The analogy is illuminating because there is a key assumption in Fisher’s illustration. It depends on the focus being almost right to begin with. If the focus is hopeless, any change is as unlikely to be successful as any other. Fisher’s assumption holds for species – a species that is not approximately suited to its environment will be extinct.
But Fisher’s assumption holds for companies as well. A firm that is not approximately suited to its environment will be out of business. Which makes these CEO’s who wish to redesign their companies in line with some abstract organisational blueprint, or some theory of what tomorrow’s markets will be like, the business analogue of impatient children who grab the focus wheel on the microscope.
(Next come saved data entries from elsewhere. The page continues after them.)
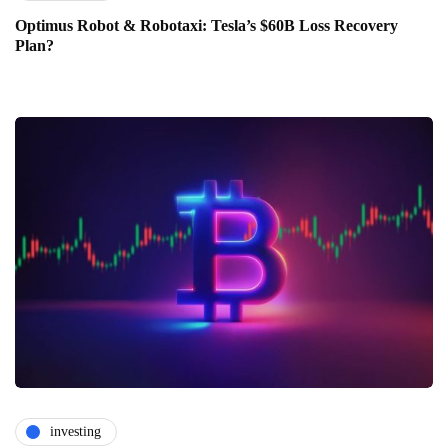
Optimus Robot & Robotaxi: Tesla’s $60B Loss Recovery
Plan?
investing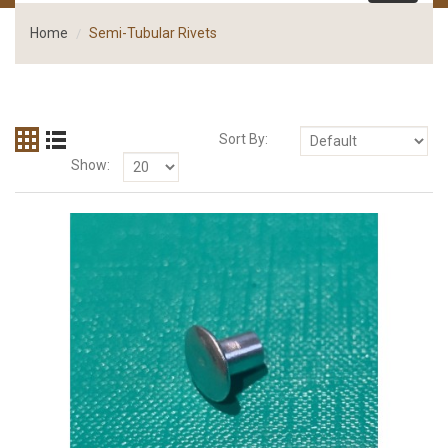
Home
Semi-Tubular Rivets
Sort By:
Show: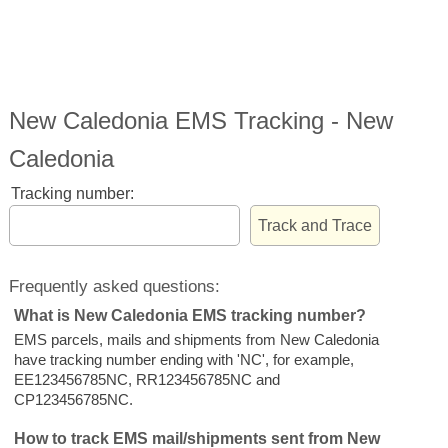
New Caledonia EMS Tracking - New
Caledonia
Tracking number:
Frequently asked questions:
What is New Caledonia EMS tracking number?
EMS parcels, mails and shipments from New Caledonia
have tracking number ending with 'NC', for example,
EE123456785NC, RR123456785NC and
CP123456785NC.
How to track EMS mail/shipments sent from New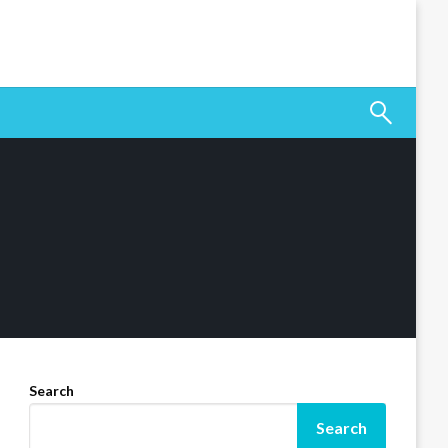
Search
Search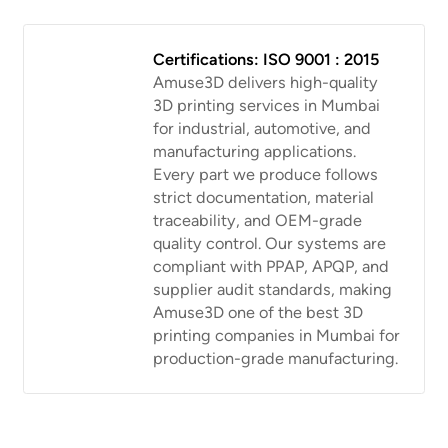
Certifications: ISO 9001 : 2015
Amuse3D delivers high-quality
3D printing services in Mumbai
for industrial, automotive, and
manufacturing applications.
Every part we produce follows
strict documentation, material
traceability, and OEM-grade
quality control. Our systems are
compliant with PPAP, APQP, and
supplier audit standards, making
Amuse3D one of the best 3D
printing companies in Mumbai for
production-grade manufacturing.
Now there are some companies which find themselves at odds with their environment – which are not even nearly in focus. Mostly, this is because they have faced some discontinuity. There are privatised companies, brought up in a world in which they needed to adapt to the dictates of politicians rather than the needs of customers, who suddenly have to cope with a competitive environment. Or firms whose market has seen fundamental change, as when the computer market shifted from mainframes to PC’s and left IBM’s competitive advantages stranded.
Most of the examples of successful organisational transformation which form the basis of our case studies – like IBM or British Airways – emerged from circumstances like these. But the evolutionary analogy tells us that this happens only rarely. We use the dinosaur to exemplify extinction rather than adaptation. But it too provides an instructive analogy.
We are still not sure why dinosaurs died, though the favoured hypothesis today is that a huge meteorite hit the earth and changed the climate. And if that is right, there was nothing the dinosaurs could have done, even if they had anticipated the meteorite’s arrival. Evolution continued, of course, but we are descended from apes, not dinosaurs. The evolution of industrial structures is similar. They change over time, but less through the adaptation of old firms than by the evolution of new ones. So the computer industry today is dominated, not by a transformed IBM, but by the newly established Microsoft.